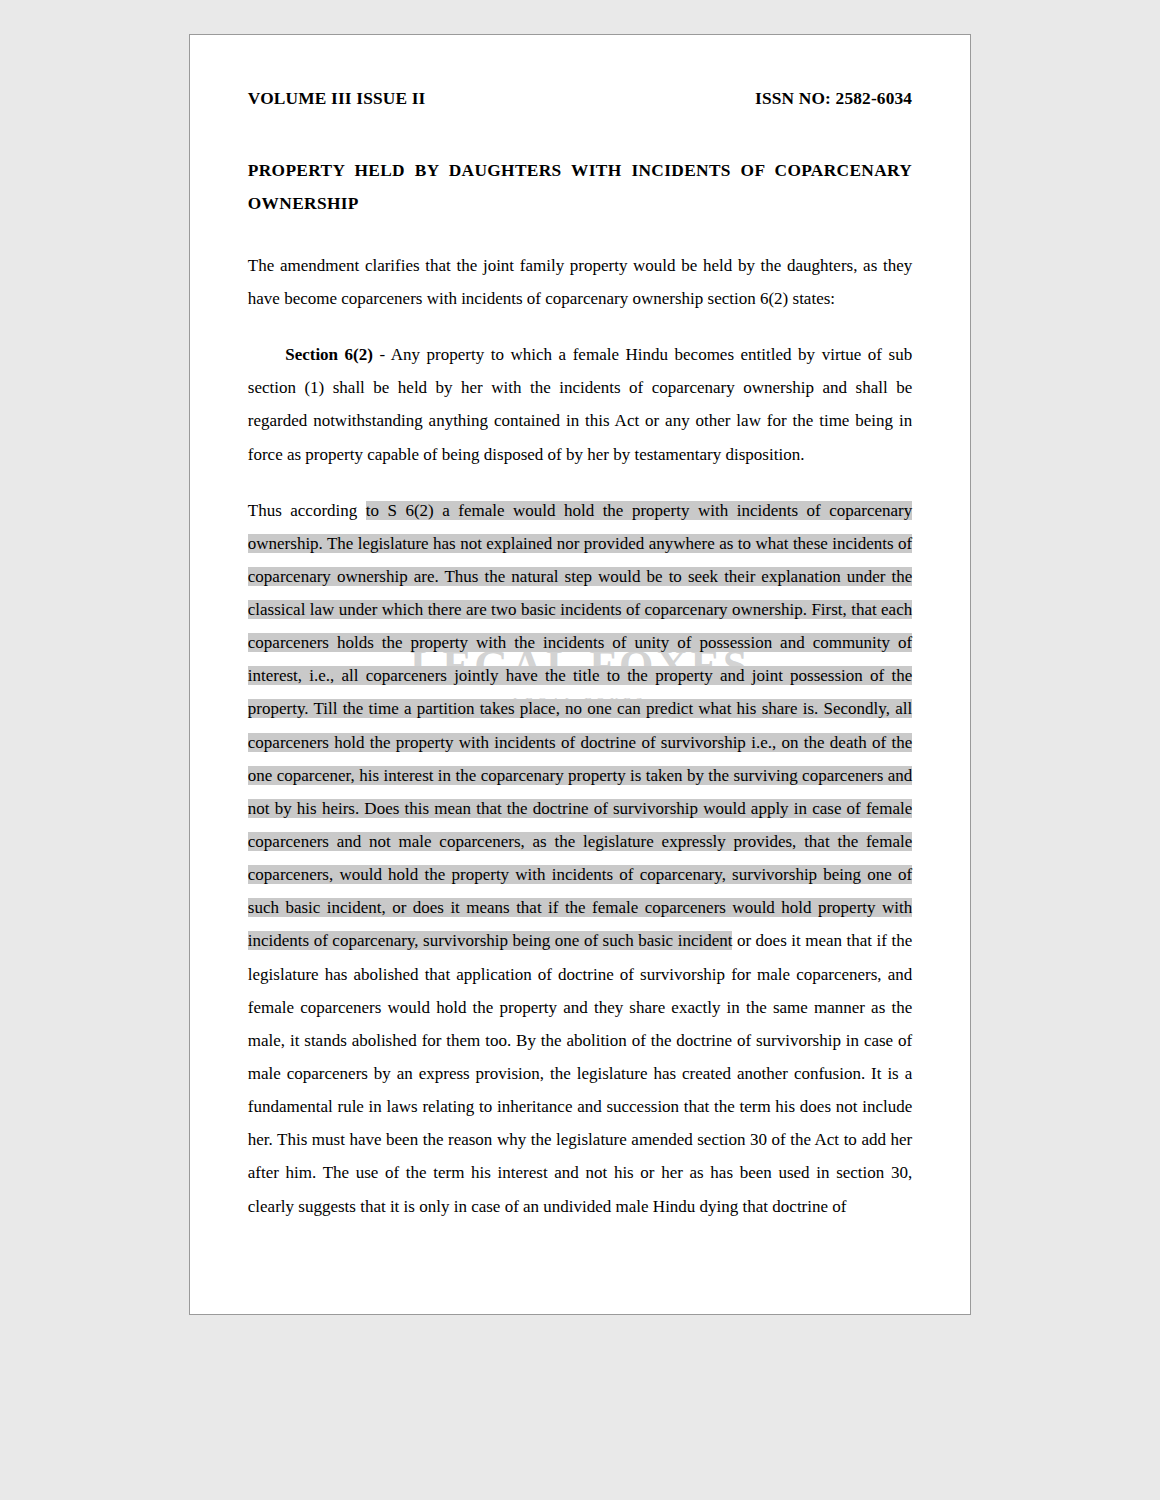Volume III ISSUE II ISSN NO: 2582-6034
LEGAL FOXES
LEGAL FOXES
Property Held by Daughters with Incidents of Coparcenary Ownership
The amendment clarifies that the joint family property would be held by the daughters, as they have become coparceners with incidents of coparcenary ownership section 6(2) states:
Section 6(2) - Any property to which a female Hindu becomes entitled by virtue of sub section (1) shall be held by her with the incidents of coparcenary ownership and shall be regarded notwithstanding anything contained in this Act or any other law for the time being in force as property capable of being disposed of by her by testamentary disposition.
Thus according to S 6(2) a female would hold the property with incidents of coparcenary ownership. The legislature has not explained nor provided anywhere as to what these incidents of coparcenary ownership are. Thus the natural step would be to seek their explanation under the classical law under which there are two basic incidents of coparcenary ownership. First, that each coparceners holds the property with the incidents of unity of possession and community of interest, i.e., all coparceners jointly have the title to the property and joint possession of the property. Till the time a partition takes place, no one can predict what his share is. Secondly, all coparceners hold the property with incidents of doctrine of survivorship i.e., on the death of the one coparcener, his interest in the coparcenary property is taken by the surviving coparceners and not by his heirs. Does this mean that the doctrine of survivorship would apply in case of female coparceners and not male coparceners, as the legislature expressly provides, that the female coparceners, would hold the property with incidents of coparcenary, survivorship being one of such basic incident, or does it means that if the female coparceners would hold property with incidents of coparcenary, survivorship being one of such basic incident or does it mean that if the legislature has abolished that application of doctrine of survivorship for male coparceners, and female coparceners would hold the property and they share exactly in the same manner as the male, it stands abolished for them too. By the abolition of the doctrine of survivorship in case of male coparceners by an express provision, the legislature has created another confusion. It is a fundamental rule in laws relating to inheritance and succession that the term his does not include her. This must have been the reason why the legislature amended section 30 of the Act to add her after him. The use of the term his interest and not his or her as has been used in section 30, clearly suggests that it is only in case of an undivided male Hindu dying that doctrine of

§ EXERCISE GOAL:
Your answer should consist only of the lines above between the line holding "Property Held by" and the line holding "The amendment clarifies", inclusive, each transcribed exactly.

§ TASK OUTPUT:
Property Held by Daughters with Incidents of Coparcenary Ownership
The amendment clarifies that the joint family property would be held by the daughters, as they have become coparceners with incidents of coparcenary ownership section 6(2) states:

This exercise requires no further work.